BRIEF DESCRIPTION OF THE DRAWINGS FIG. 1 is a diagram for explaining a capacity retention ratio with respect to the number of cycles at 45 ° C. of nonaqueous electrolyte secondary batteries of Examples and Comparative Examples of the present invention. FIG. 2 is a diagram illustrating a change in impedance after storage at 60 ° C. for two weeks with respect to a lithium salt concentration in nonaqueous electrolyte secondary batteries of Examples and Comparative Examples of the present invention. FIG. 3 is a diagram for explaining rate characteristics after storage at 60 ° C. for 2 weeks with respect to lithium salt concentration of nonaqueous electrolyte secondary batteries of Examples and Comparative Examples of the present invention. FIG. 4 is a diagram for explaining a capacity retention ratio before and after storage at 60 ° C. for two weeks with respect to a lithium salt concentration of nonaqueous electrolyte secondary batteries of Examples and Comparative Examples of the present invention.
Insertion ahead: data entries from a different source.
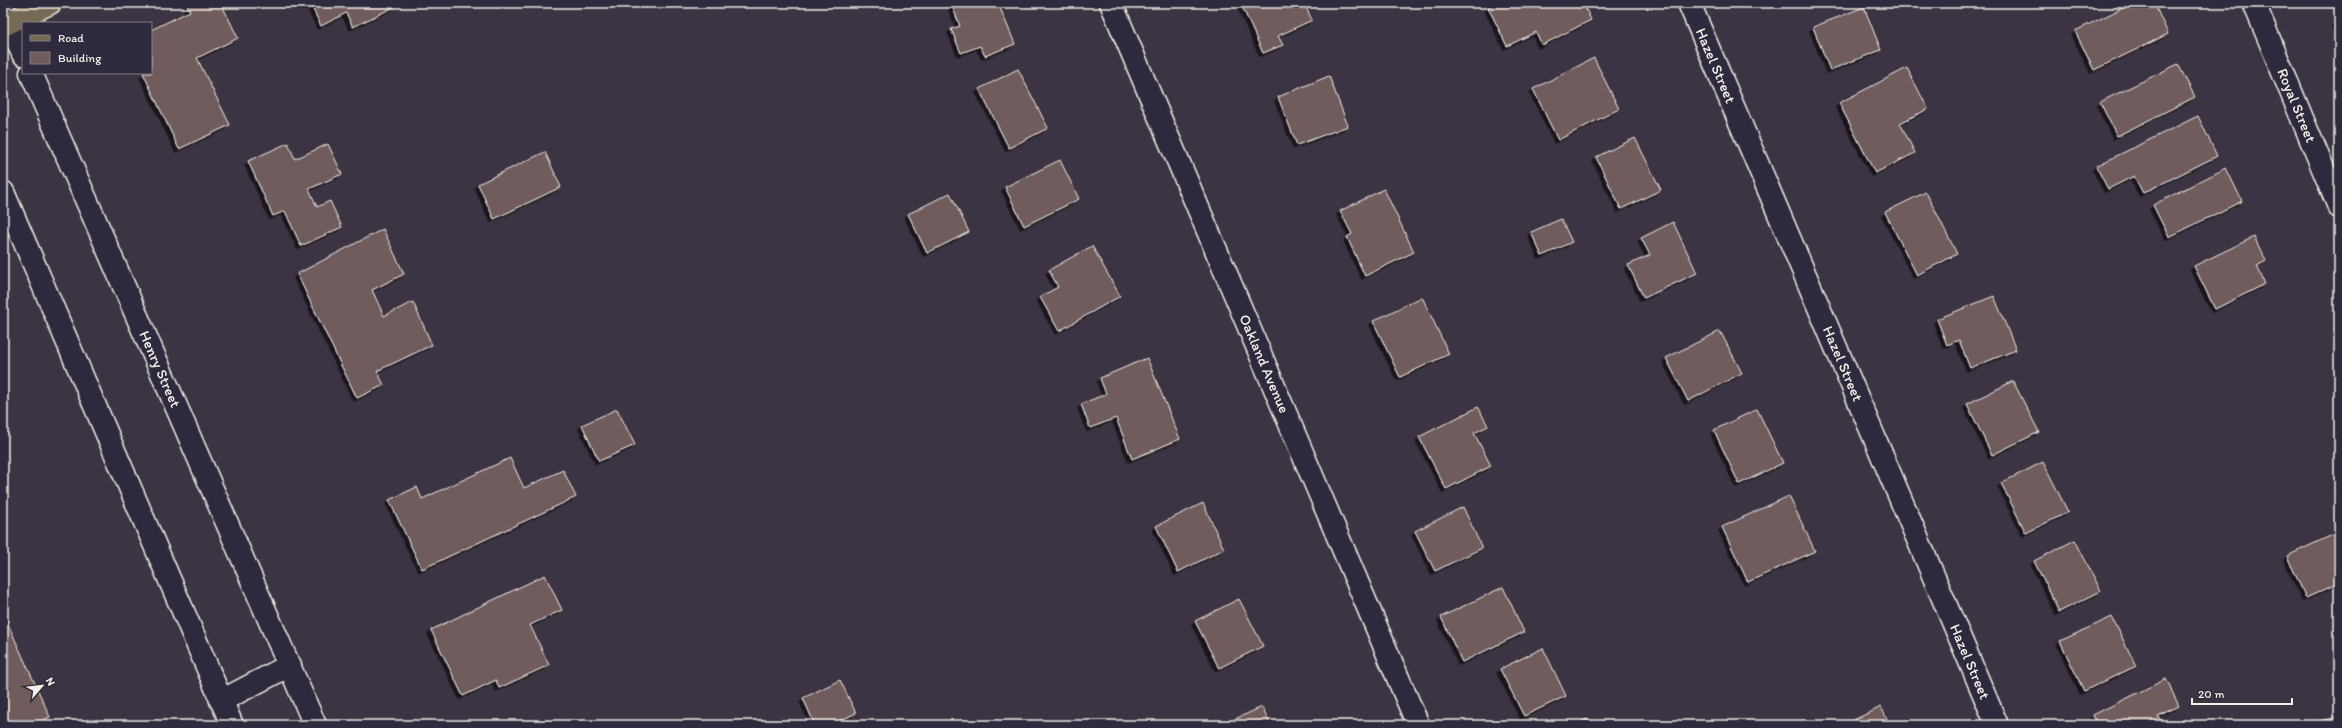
<svg xmlns="http://www.w3.org/2000/svg" width="2342" height="728" font-family="Itim,sans-serif">
	<style>
		.building { fill: #6f5b5c; stroke: #f4f1e8; filter: url(#shadow) }
		.lines { fill: none; stroke-linecap: round; stroke-linejoin: round }
		.minor-casing { stroke: #f4f1e8; stroke-width: 25 }
		.major-casing { stroke: #f4f1e8; stroke-width: 25 }
		.minor { stroke: #2f2a3d; stroke-width: 22 }
		.major { stroke: #766a54; stroke-width: 22 }
		.labels { text-anchor: middle; stroke-width: 3; stroke-linejoin: round; paint-order: stroke }
		.street-label { font-size: 15px; fill: #f4f1e8; stroke: #2f2a3d }
	</style>
	<defs>
		<filter id="shadow"><feDropShadow dx="-3.5" dy="3.5" stdDeviation="0" flood-color="#0009"/></filter>
	</defs>
	<rect width="100%" height="100%" fill="#3c3443"/>
	<filter id="ink" filterUnits="userSpaceOnUse"><feTurbulence type="fractalNoise" baseFrequency=".025" numOctaves="2"/><feDisplacementMap in="SourceGraphic" scale="8" xChannelSelector="R" yChannelSelector="G"/><feConvolveMatrix kernelMatrix="1 2 1 2 8 2 1 2 1" color-interpolation-filters="sRGB"/></filter>
	<g filter="url(#ink)">
		<path class="building" d="M186,3H221L238,38L197,58L230,125L179,149L143,73H151V30L190,11Z
			M310,3H395L396,6L353,27L346,13L321,26Z
			M951,3H998L1015,44L985,56L980,46L961,53L951,29L960,26Z
			M1244,3H1304L1312,20L1278,36L1283,45L1263,53L1241,4Z
			M1496,3H1583L1591,20L1542,45L1536,32L1507,46L1488,7Z
			M2133,3H2154L2168,34L2094,70L2075,31Z
			M1864,7L1881,50L1830,70L1813,27Z
			M2339,20V30L2335,22Z
			M1594,58L1619,109L1558,140L1533,89Z
			M2178,64L2195,97L2117,136L2100,102Z
			M1907,68L1928,109L1900,123L1915,153L1875,173L1839,103Z
			M1018,69L1048,128L1009,148L979,89Z
			M1329,76L1348,126L1297,145L1278,97Z
			M2198,116L2217,156L2143,193L2134,176L2108,189L2096,166Z
			M1635,138L1661,190L1621,209L1596,157Z
			M288,143L295,159L328,144L342,174L309,189L317,207L330,201L342,227L301,246L285,211L273,216L248,161Z
			M545,152L561,187L494,219L478,184Z
			M1060,160L1079,199L1024,226L1005,187Z
			M2226,168L2242,201L2169,237L2153,205Z
			M1384,189L1414,252L1365,276L1347,237L1352,234L1340,211Z
			M1926,192L1957,254L1917,275L1885,212Z
			M950,193L969,232L927,253L908,214Z
			M1561,219L1572,242L1542,256L1531,232Z
			M1673,222L1697,273L1644,298L1628,265L1650,255L1641,238Z
			M383,229L404,274L372,290L384,316L413,302L432,345L377,371L384,385L357,398L297,274Z
			M2254,237L2266,261L2257,266L2265,284L2215,309L2194,266Z
			M1092,246L1120,296L1059,331L1040,297L1058,287L1049,270Z
			M1994,296L2016,350L1970,368L1959,340L1947,345L1937,319Z
			M1422,297L1449,354L1400,377L1373,321Z
			M1720,331L1742,373L1688,401L1666,358Z
			M1147,358L1180,439L1132,459L1116,418L1090,428L1081,404L1106,394L1100,378Z
			M2013,381L2039,432L1992,455L1967,404Z
			M1478,407L1488,426L1474,433L1491,466L1446,489L1419,437Z
			M617,409L635,445L599,461L582,425Z
			M1757,409L1783,463L1739,484L1714,430Z
			M510,458L524,488L563,470L576,497L422,569L389,500L417,487L422,499Z
			M2043,462L2068,512L2026,533L2001,483Z
			M1789,496L1815,551L1748,582L1722,527Z
			M1203,503L1224,549L1178,572L1156,526Z
			M1463,507L1482,548L1435,571L1415,531Z
			M2339,532V583L2306,598L2287,556Z
			M2075,540L2101,591L2059,612L2034,561Z
			M545,575L562,610L530,625L549,665L499,688L496,680L463,696L431,630Z
			M1503,587L1524,632L1462,662L1441,617Z
			M1239,599L1263,646L1219,668L1195,621Z
			M3,613L50,717L32,725H3Z
			M2112,617L2136,666L2084,691L2060,641Z
			M1543,648L1566,696L1524,716L1500,669Z
			M2166,679L2179,706L2158,716L2163,725H2097L2093,715Z
			M840,680L856,713L831,725H815L803,698Z
			M1262,707L1270,725H1227L1226,723Z
			M1881,707L1890,725H1843Z
			M2339,717V725H2321L2320,721Z
			M1587,719L1590,725H1575Z"/>
		<g class="lines">
			<defs>
				<g id="minor">
					<path id="s1" d="M1111,3L1418,725"/>
					<path id="s2" d="M1689,3L1997,725"/>
					<path id="s3" d="M2254,3L2339,207"/>
					<path d="M3,9L23,54"/>
					<path id="s4" d="M31,73L315,725"/>
					<path d="M3,192L232,725"/>
					<path d="M221,701L290,665"/>
				</g>
				<path id="major" d="M3,25L50,3"/>
			</defs>
			<use href="#minor" class="minor-casing"/>
			<use href="#major" class="major-casing"/>
			<use href="#minor" class="minor"/>
			<use href="#major" class="major"/>
		</g>
	</g>
	<g class="labels">
		<g class="street-label">
			<text dy="5" stroke="none"><textPath href="#s2" startOffset="68">Hazel Street</textPath></text>
			<text dy="5" stroke="none"><textPath href="#s3" startOffset="111">Royal Street</textPath></text>
			<text dy="5" stroke="none"><textPath href="#s1" startOffset="392">Oakland Avenue</textPath></text>
			<text dy="5" stroke="none"><textPath href="#s2" startOffset="392">Hazel Street</textPath></text>
			<text dy="5" stroke="none"><textPath href="#s4" startOffset="323">Henry Street</textPath></text>
			<text dy="5" stroke="none"><textPath href="#s2" startOffset="716">Hazel Street</textPath></text>
		</g>
	</g>
	<rect width="2342" height="728" fill="none" stroke="#2f2a3d" stroke-width="16"/>
	<rect x="8" y="8" width="2326" height="712" fill="none" stroke="#f4f1e8" stroke-width="1.5" filter="url(#ink)"/>
	<rect x="22" y="22" width="130" height="52" fill="#2f2a3d" stroke="#7e7a81"/>
	<rect x="30" y="35" width="20" height="6" fill="#766a54" stroke="#7e7a81"/>
	<text x="58" y="42" font-size="12" fill="#f4f1e8">Road</text>
	<rect x="30" y="52" width="20" height="12" fill="#6f5b5c" stroke="#7e7a81"/>
	<text x="58" y="62" font-size="12" fill="#f4f1e8">Building</text>
	<g transform="translate(42 686) rotate(62)" stroke="#2f2a3d" stroke-width="3" paint-order="stroke">
	<path d="M0-3L7 15L0 10L-7 15Z" fill="#f4f1e8"/>
	<text y="-6" font-size="11" font-weight="bold" text-anchor="middle" fill="#f4f1e8">N</text>
	</g>
	<path d="M2192 698v6h100v-6" fill="none" stroke="#f4f1e8" stroke-width="2"/>
	<text x="2198" y="698" font-size="12" fill="#f4f1e8" stroke="#2f2a3d" stroke-width="3" paint-order="stroke">20 m</text>
</svg>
   ────────────────────────────────────────────────── ─── Continuation of front page    F term (reference) 5H029 AJ04 AJ05 AK03 AK19 AL06                       AM03 AM04 AM05 AM07 BJ14                       CJ08 HJ02 HJ10                 5H050 AA07 AA10 BA17 CA08 CA09                       CA30 CB07 GA10 HA02 HA10

Claims (1)

Claims: 1. In a non-aqueous electrolyte secondary battery using a positive electrode containing a lithium manganese composite oxide and a substance capable of inserting and extracting lithium ions as a negative electrode, a lithium manganese composite oxide is used as a positive electrode active material. Containing lithium nickel cobalt composite oxide together with a lithium salt in a non-aqueous solvent.
A non-aqueous electrolyte secondary battery, comprising: an electrolyte solution having a concentration of 8 to 1 M.